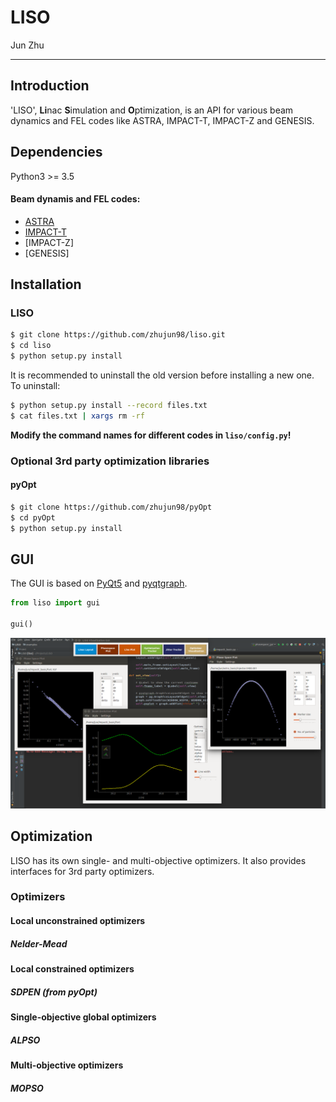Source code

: # LISO

Jun Zhu

---

## Introduction

'LISO', **Li**nac **S**imulation and **O**ptimization, is an API for various beam dynamics and FEL codes like ASTRA, IMPACT-T, IMPACT-Z and GENESIS.

## Dependencies

Python3 >= 3.5

#### Beam dynamis and FEL codes:
- [ASTRA](http://www.desy.de/~mpyflo/)
- [IMPACT-T](http://portal.nersc.gov/project/m669/IMPACT-T/)
- [IMPACT-Z]
- [GENESIS]

## Installation

### LISO

```sh
$ git clone https://github.com/zhujun98/liso.git
$ cd liso
$ python setup.py install
```
It is recommended to uninstall the old version before installing a new one. To uninstall:

```sh
$ python setup.py install --record files.txt
$ cat files.txt | xargs rm -rf
```

**Modify the command names for different codes in `liso/config.py`!**

### Optional 3rd party optimization libraries

#### pyOpt
```sh
$ git clone https://github.com/zhujun98/pyOpt
$ cd pyOpt
$ python setup.py install
```

## GUI

The GUI is based on [PyQt5](https://www.riverbankcomputing.com/software/pyqt/download5) and [pyqtgraph](http://www.pyqtgraph.org/).

```py
from liso import gui

gui()
```

![alt text](misc/GUI_v1.png)


## Optimization

LISO has its own single- and multi-objective optimizers. It also provides interfaces for 3rd party optimizers.

### Optimizers

#### Local unconstrained optimizers
##### Nelder-Mead

#### Local constrained optimizers
##### SDPEN (from pyOpt)

#### Single-objective global optimizers
##### ALPSO

#### Multi-objective optimizers
##### MOPSO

-- WHAT YOU NEED TO DO --
Apart from the pictures, write every entry out again exactly.

-- REPLY TO THE TASK --
Source code

: # LISO

Jun Zhu

---

## Introduction

'LISO', **Li**nac **S**imulation and **O**ptimization, is an API for various beam dynamics and FEL codes like ASTRA, IMPACT-T, IMPACT-Z and GENESIS.

## Dependencies

Python3 >= 3.5

#### Beam dynamis and FEL codes:
- [ASTRA](http://www.desy.de/~mpyflo/)
- [IMPACT-T](http://portal.nersc.gov/project/m669/IMPACT-T/)
- [IMPACT-Z]
- [GENESIS]

## Installation

### LISO

```sh
$ git clone https://github.com/zhujun98/liso.git
$ cd liso
$ python setup.py install
```
It is recommended to uninstall the old version before installing a new one. To uninstall:

```sh
$ python setup.py install --record files.txt
$ cat files.txt | xargs rm -rf
```

**Modify the command names for different codes in `liso/config.py`!**

### Optional 3rd party optimization libraries

#### pyOpt
```sh
$ git clone https://github.com/zhujun98/pyOpt
$ cd pyOpt
$ python setup.py install
```

## GUI

The GUI is based on [PyQt5](https://www.riverbankcomputing.com/software/pyqt/download5) and [pyqtgraph](http://www.pyqtgraph.org/).

```py
from liso import gui

gui()
```

![alt text](misc/GUI_v1.png)


## Optimization

LISO has its own single- and multi-objective optimizers. It also provides interfaces for 3rd party optimizers.

### Optimizers

#### Local unconstrained optimizers
##### Nelder-Mead

#### Local constrained optimizers
##### SDPEN (from pyOpt)

#### Single-objective global optimizers
##### ALPSO

#### Multi-objective optimizers
##### MOPSO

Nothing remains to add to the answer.